楷書(手書き書体)

概要
一画一画を続けずに、筆を離して書く。方形に近い字形である。横線は、筆の打ち込み、中間の線、筆の止めがはっきりしていることが多い(三過折)。

現在では漢字のもっとも基本的な字形であるといえる。楷書は比較的新しい時代に生まれた。 なお、現代日本で一般的に書道などで楷書を学ぶといった経験が少なくなり、活字印刷を通してしか漢字を目にすることがなくなってきたことから、楷書を活字体(明朝体)の字体(字の骨格)をなぞったものと考える向きがある。

しかし、この活字体は康熙字典の書体をもとにしており、初唐に確立した伝統的な楷書とは異なるものである。

歴史
楷書は、漢代の標準的な書体であった隷書に代わって、南北朝から隋・唐にかけて標準となった書体である。

行書体が確立した時代に発生したため、これらの中では最後に生まれたとされている。唐時代までは「楷書」とは呼ばれず、「隷書」「真書」「正書」と呼ばれていた。

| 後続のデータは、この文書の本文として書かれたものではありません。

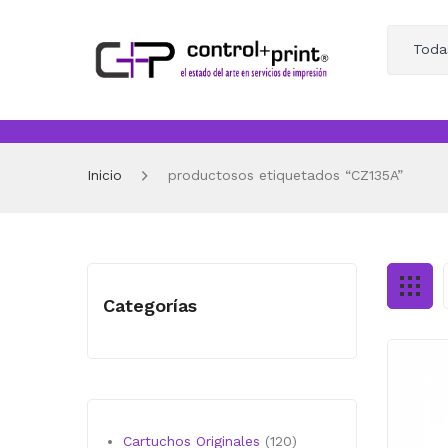
Toda
Inicio
productosos etiquetados “CZ135A”
Categorías
120
Cartuchos Originales
120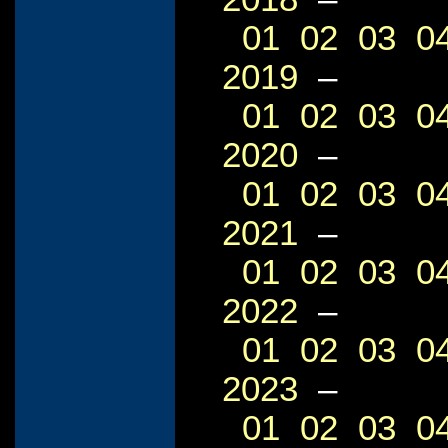
01
02
03
0
2019
–
01
02
03
0
2020
–
01
02
03
0
2021
–
01
02
03
0
2022
–
01
02
03
0
2023
–
01
02
03
0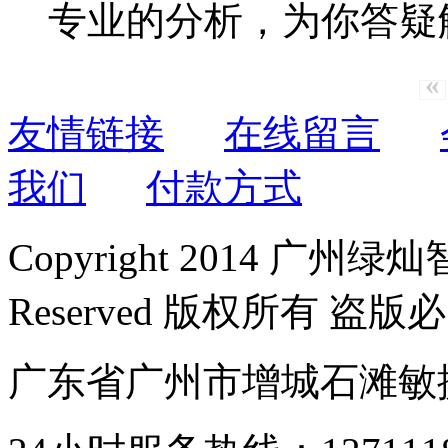
专业的分析，为你答疑
«
友情链接
在线留言
我们
付款方式
Copyright 2014 广州绿
Reserved 版权所有 盗版
广东省广州市增城石滩敏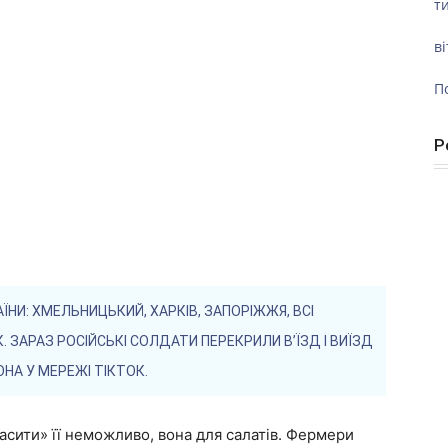
ти
ві
П
Р
ЇНИ: ХМЕЛЬНИЦЬКИЙ, ХАРКІВ, ЗАПОРІЖЖЯ, ВСІ
ЗАРАЗ РОСІЙСЬКІ СОЛДАТИ ПЕРЕКРИЛИ В’ЇЗД І ВИЇЗД
НА У МЕРЕЖІ ТІКТОК.
асити» її неможливо, вона для салатів. Фермери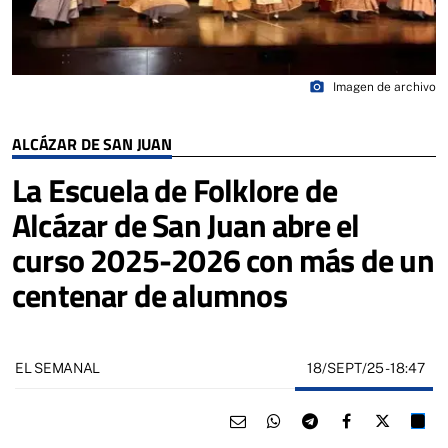
photo_camera
Imagen de archivo
ALCÁZAR DE SAN JUAN
La Escuela de Folklore de
Alcázar de San Juan abre el
curso 2025-2026 con más de un
centenar de alumnos
18/SEPT/25
- 18:47
EL SEMANAL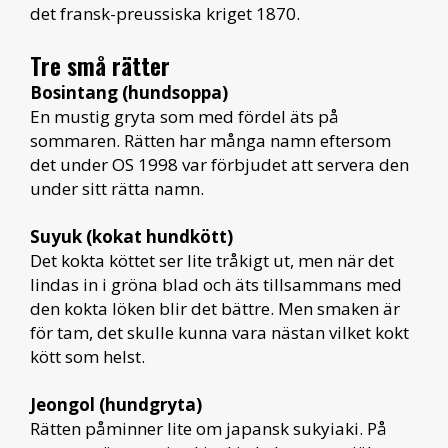
det fransk-preussiska kriget 1870.
Tre små rätter
Bosintang (hundsoppa)
En mustig gryta som med fördel äts på
sommaren. Rätten har många namn eftersom
det under OS 1998 var förbjudet att servera den
under sitt rätta namn.
Suyuk (kokat hundkött)
Det kokta köttet ser lite tråkigt ut, men när det
lindas in i gröna blad och äts tillsammans med
den kokta löken blir det bättre. Men smaken är
för tam, det skulle kunna vara nästan vilket kokt
kött som helst.
Jeongol (hundgryta)
Rätten påminner lite om japansk sukyiaki. På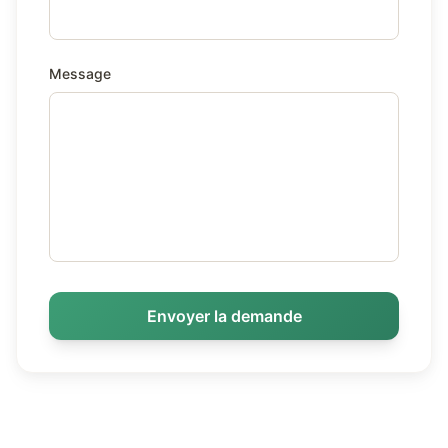
Message
Envoyer la demande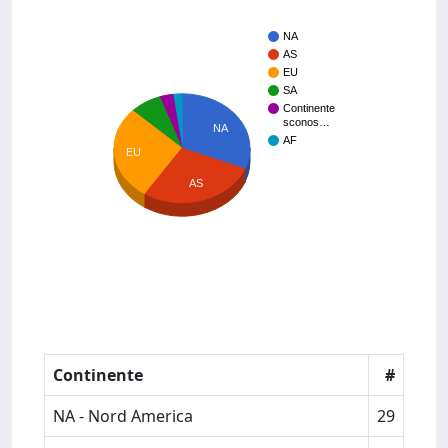
NA
AS
EU
SA
Continente
sconos…
NA
AF
EU
AS
Continente
#
NA - Nord America
29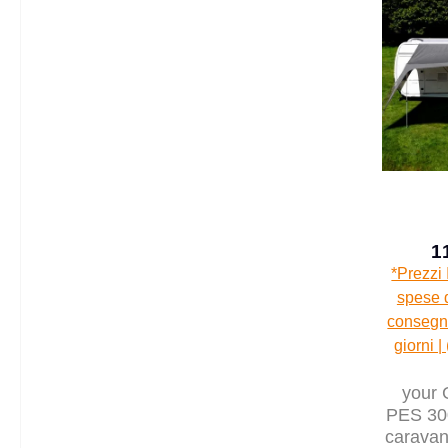
1
*Prezzi 
spese d
consegna
giorni |
your 
PES 300
caravan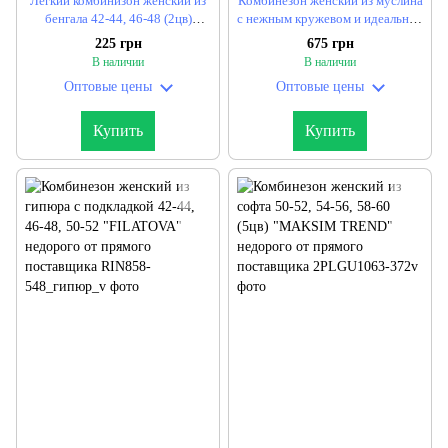
Легкий комбинизон женский из
Комбинезон женский из муслина
бенгала 42-44, 46-48 (2цв)
с нежным кружевом и идеальной
"SAFINA" недорого от прямого
посадкой 42-44, 46-48 (2цв)
225 грн
675 грн
поставщика
"STORIES" недорого от прямого
В наличии
В наличии
поставщика
Оптовые цены
Оптовые цены
Купить
Купить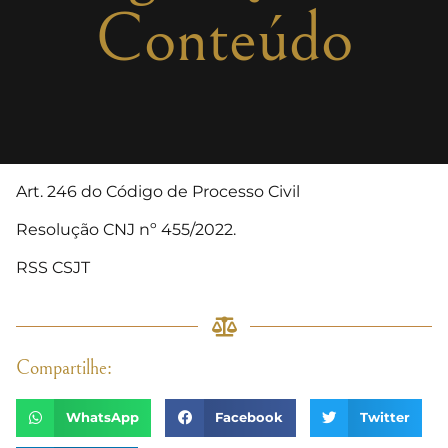
Conteúdo
Art. 246 do Código de Processo Civil
Resolução CNJ nº 455/2022.
RSS CSJT
Compartilhe:
WhatsApp
Facebook
Twitter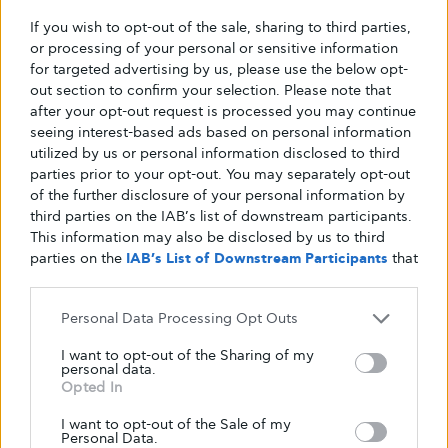
βέβαια ήμουν αγχωμένος και μετρούσα τόσο
If you wish to opt-out of the sale, sharing to third parties,
με το Libre, όσο και με το παλιό μηχάνημα,
or processing of your personal or sensitive information
for targeted advertising by us, please use the below opt-
αλλά οι αποκλίσεις ήταν πάρα πολύ μικρές,
out section to confirm your selection. Please note that
οπότε ηρέμησα και έτσι μπήκε το ζάχαρο σε μια
after your opt-out request is processed you may continue
σειρά”.
seeing interest-based ads based on personal information
“
Βλέπεις πότε το ζάχαρο έχει ανοδική ή
utilized by us or personal information disclosed to third
parties prior to your opt-out. You may separately opt-out
καθοδική πορεία, πότε πας για υπογλυκαιμία,
of the further disclosure of your personal information by
πραγματικά τα πάντα! Δεν έχω το άγχος του
third parties on the IAB’s list of downstream participants.
μεταγευματικού ζαχάρου, βλέπω την τάση ανά
This information may also be disclosed by us to third
parties on the
IAB’s List of Downstream Participants
that
πάσα ώρα και στιγμή χωρίς να τρυπιέμαι και
may further disclose it to other third parties.
ξέρω ακριβώς τι γίνεται!”
Από τη διαβητική κοινότητα ποιο είναι
Personal Data Processing Opt Outs
το μεγαλύτερο παράπονο που έχεις; Για
I want to opt-out of the Sharing of my
παράδειγμα το Libre δεν περνάει από τα
personal data.
Opted In
ταμεία, θεωρείς ότι πρέπει να το
“κυνηγήσουμε”;
I want to opt-out of the Sale of my
Personal Data.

楷書体があらゆる書体や書法に通じる基本書体であるのは、現在までのところ楷書体が最後にできた人工的な大書体だからである。甲骨文から金文が、金文から篆書体が、篆書体の省略体として隷書と草書が、そして横画右上がりの草書から行書が生まれ、さらに行書が石刻されたことをきっかけとして楷書体が生まれた。つまり楷書のなかには、それ以前のあらゆる書体が注ぎこまれ、文字史のすべてが吸収されている。それが楷書体が「あらゆる書体に通じる」基本書体である理由とされている[2]。